Psychopathy and Evil

Close-up of a bloodied, screaming man.

How ought we to understand psychopathy, especially child psychopathy? If some unlucky children are wired to lack empathy or remorse, can we justifiably call them evil? To what extent can an action be labeled evil in the absence of choice?

There is a certain diagnosis considered rare and nearly untreatable in the mental health community: psychopathy. Of course, a small amount of psychopathy may be socially advantageous. Consider the cool and collected CEO or saw-toothed lawyer. However, extreme cases illustrated by the fictional Patrick Bateman of American Psycho or the not-so-fictional child, Samantha from the June 2017 issue of The Atlantic, reveal that psychopathy is not only chilling but highly dangerous.
 
Psychopaths exhibit physiological abnormalities in addition to behavioral ones.
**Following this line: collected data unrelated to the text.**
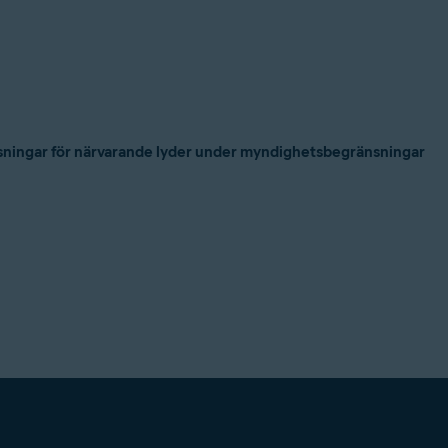
ösningar för närvarande lyder under myndighetsbegränsningar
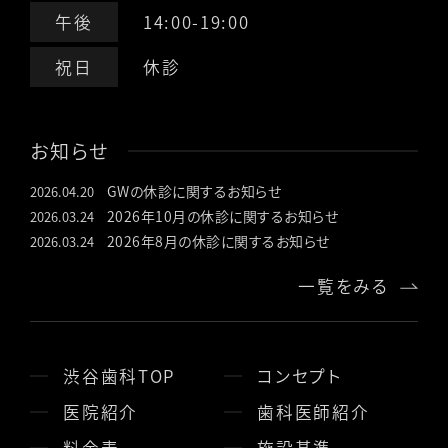
午後
14:00-19:00
祝日
休診
お知らせ
GWの休診に関するお知らせ
2026.04.20
2026年10月の休診に関するお知らせ
2026.03.24
2026年8月の休診に関するお知らせ
2026.03.24
一覧をみる
渋谷歯科TOP
コンセプト
医院紹介
歯科医師紹介
料金表
施設基準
As a result, clinicians can distinguish between average violent convicts and psychopaths. Given this, more and more psychopaths are sent to treatment centers over correctional facilities in an attempt to tame rather than cure this mental disease. 
 
As attitudes shift from punishment to rehabilitation for curbing the threat to society posed by psychopaths, should our moral appraisal of their actions shift as well? How ought we to understand psychopathy, especially child psychopathy? If some unlucky children are wired to lack empathy or remorse, can we justifiably call them evil?
 
University of Pennsylvania Psychologist, Adrian Raine, argues that psychopathy is not a choice. So, to what extent can an action be labeled evil in the absence of choice? What must be true about the agent such that she is freely choosing to commit evil acts?